Cowboy Up
The summer before sophomore year, my parents shipped me off to my uncle's farm in what I dubbed the Great Social Suicide of 2024. Me, city kid through and through, expected to die of boredom within forty-eight hours.
Then came the hat. Uncle Rick handed me this monstrosity—pled leather, sweat-stained brim, smelling like fifty years of ranch work. "Wear it everywhere, kid. Part of the uniform."
I wanted to ghost. Instead, I wore it to the town's one hangout spot, where a group of actual cool kids gathered. My face burned hotter than the July sun. They'd never let me live this down.
But then Maya—the cute one with the sideways smile—started cracking up. "Okay, that's actually iconic."
"Iconic? I look like I'm about to say 'yeehaw' unironically."
"Exactly," she said. "It's giving 'I don't care what anyone thinks.'"
We ended up talking for two hours about everything: her dreams of art school, my secret obsession with photography, how we both felt like imposters in our own lives.
The next day, Uncle Rick introduced me to Bessie, his prize bull who apparently had anger issues. "Don't make eye contact, don't run, and whatever you do—don't act scared."

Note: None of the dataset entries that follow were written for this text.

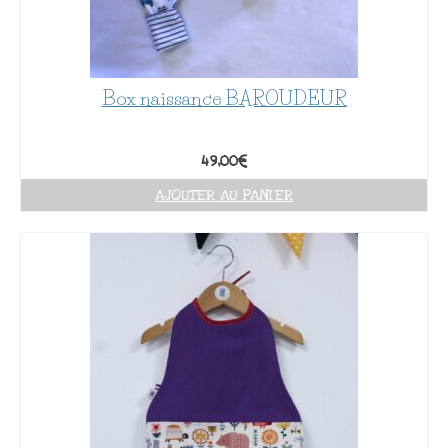
Box naissance BAROUDEUR
49,00
€
AJOUTER AU PANIER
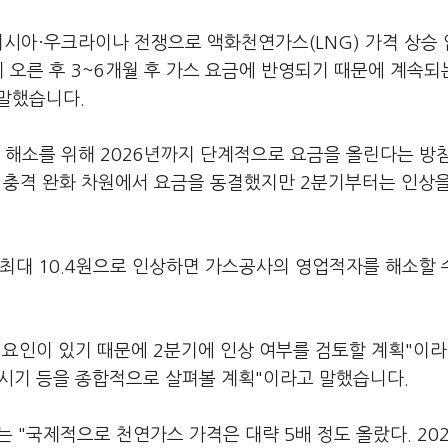
시아·우크라이나 전쟁으로 액화천연가스(LNG) 가격 상승
 오른 후 3~6개월 후 가스 요금에 반영되기 때문에 계속되
 말했습니다.
 해소를 위해 2026년까지 단계적으로 요금을 올린다는 방
는 충격 완화 차원에서 요금을 동결했지만 2분기부터는 인상
 최대 10.4원으로 인상하면 가스공사의 영업적자를 해소할 
요인이 있기 때문에 2분기에 인상 여부를 검토할 계획"이라
나 시기 등을 종합적으로 살펴볼 계획"이라고 말했습니다.
"국제적으로 천연가스 가격은 대략 5배 정도 올랐다. 20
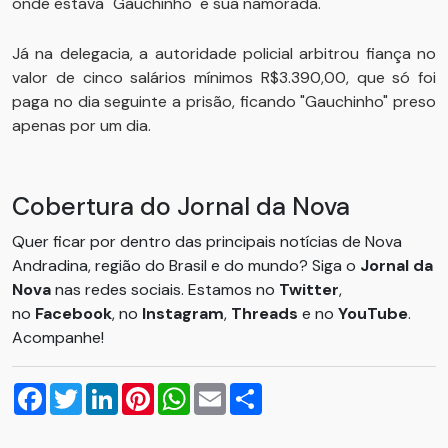
onde estava "Gauchinho" e sua namorada.
Já na delegacia, a autoridade policial arbitrou fiança no
valor de cinco salários mínimos R$3.390,00, que só foi
paga no dia seguinte a prisão, ficando "Gauchinho" preso
apenas por um dia.
Cobertura do Jornal da Nova
Quer ficar por dentro das principais notícias de Nova
Andradina, região do Brasil e do mundo? Siga o
Jornal da
Nova
nas redes sociais. Estamos no
Twitter
,
no
Facebook
, no
Instagram
,
Threads
e no
YouTube
.
Acompanhe!
Facebook
Twitter
LinkedIn
Pinterest
WhatsApp
Email
Compartilhar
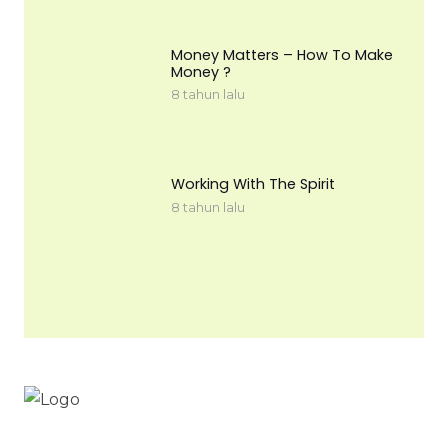
Money Matters – How To Make
Money ?
8 tahun lalu
Working With The Spirit
8 tahun lalu
Workinnature.id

Maya showed up just as I was frozen in Bessie's pasture, staring down two thousand pounds of muscle. "That's your test," she called from the fence. "You face down that bull, you can face anything this school year throws at you."

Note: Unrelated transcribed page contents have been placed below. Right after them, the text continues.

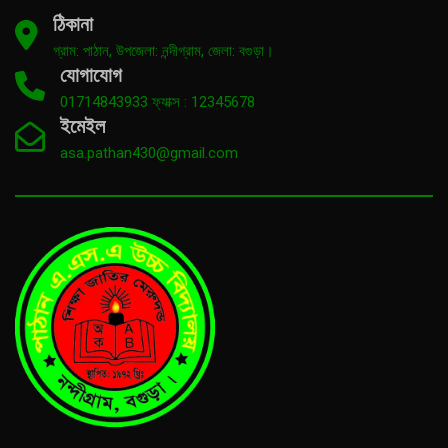
ঠিকানা
গ্রাম: পাঠান, উপজেলা: নন্দীগ্রাম, জেলা: বগুড়া।
যোগাযোগ
01714843933 ফ্যাক্স : 12345678
ইমেইল
asa.pathan430@gmail.com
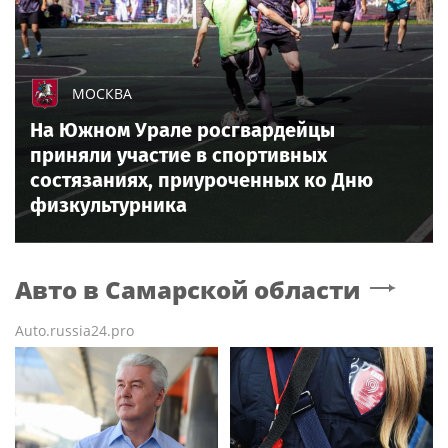
МОСКВА
На Южном Урале росгвардейцы
приняли участие в спортивных
состязаниях, приуроченных ко Дню
физкультурника
Авто
в Самарской области
Auto.russia24.pro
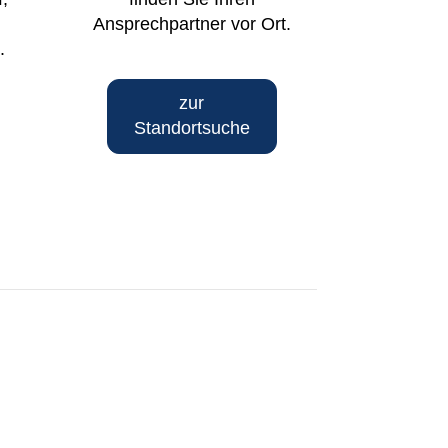
Ansprechpartner vor Ort.
.
zur
Standortsuche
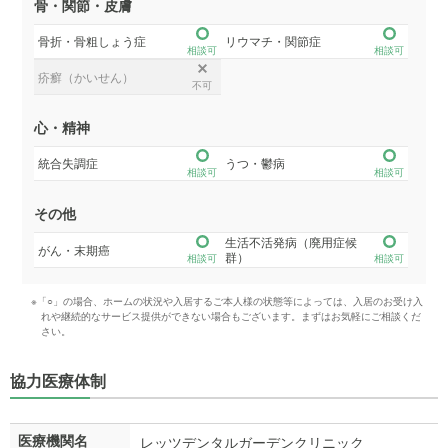
骨・関節・皮膚
骨折・骨粗しょう症
リウマチ・関節症
相談可
相談可
疥癬（かいせん）
不可
心・精神
統合失調症
うつ・鬱病
相談可
相談可
その他
生活不活発病（廃用症候
がん・末期癌
群）
相談可
相談可
※「○」の場合、ホームの状況や入居するご本人様の状態等によっては、入居のお受け入
れや継続的なサービス提供ができない場合もございます。まずはお気軽にご相談くだ
さい。
協力医療体制
医療機関名
レッツデンタルガーデンクリニック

I stood my ground. Bessie huffed, pawed the dirt, then wandered off to chew cud.
Maya grinned. "See? You're not just the kid with the hat anymore. You're the kid who faced down a bull."
That summer taught me something: the bravest thing isn't never being scared. It's wearing the ridiculous hat, standing your ground when life comes at you like an angry bull, and finding the one person who gets it.
Maya and I? We're still friends. Best ones, actually.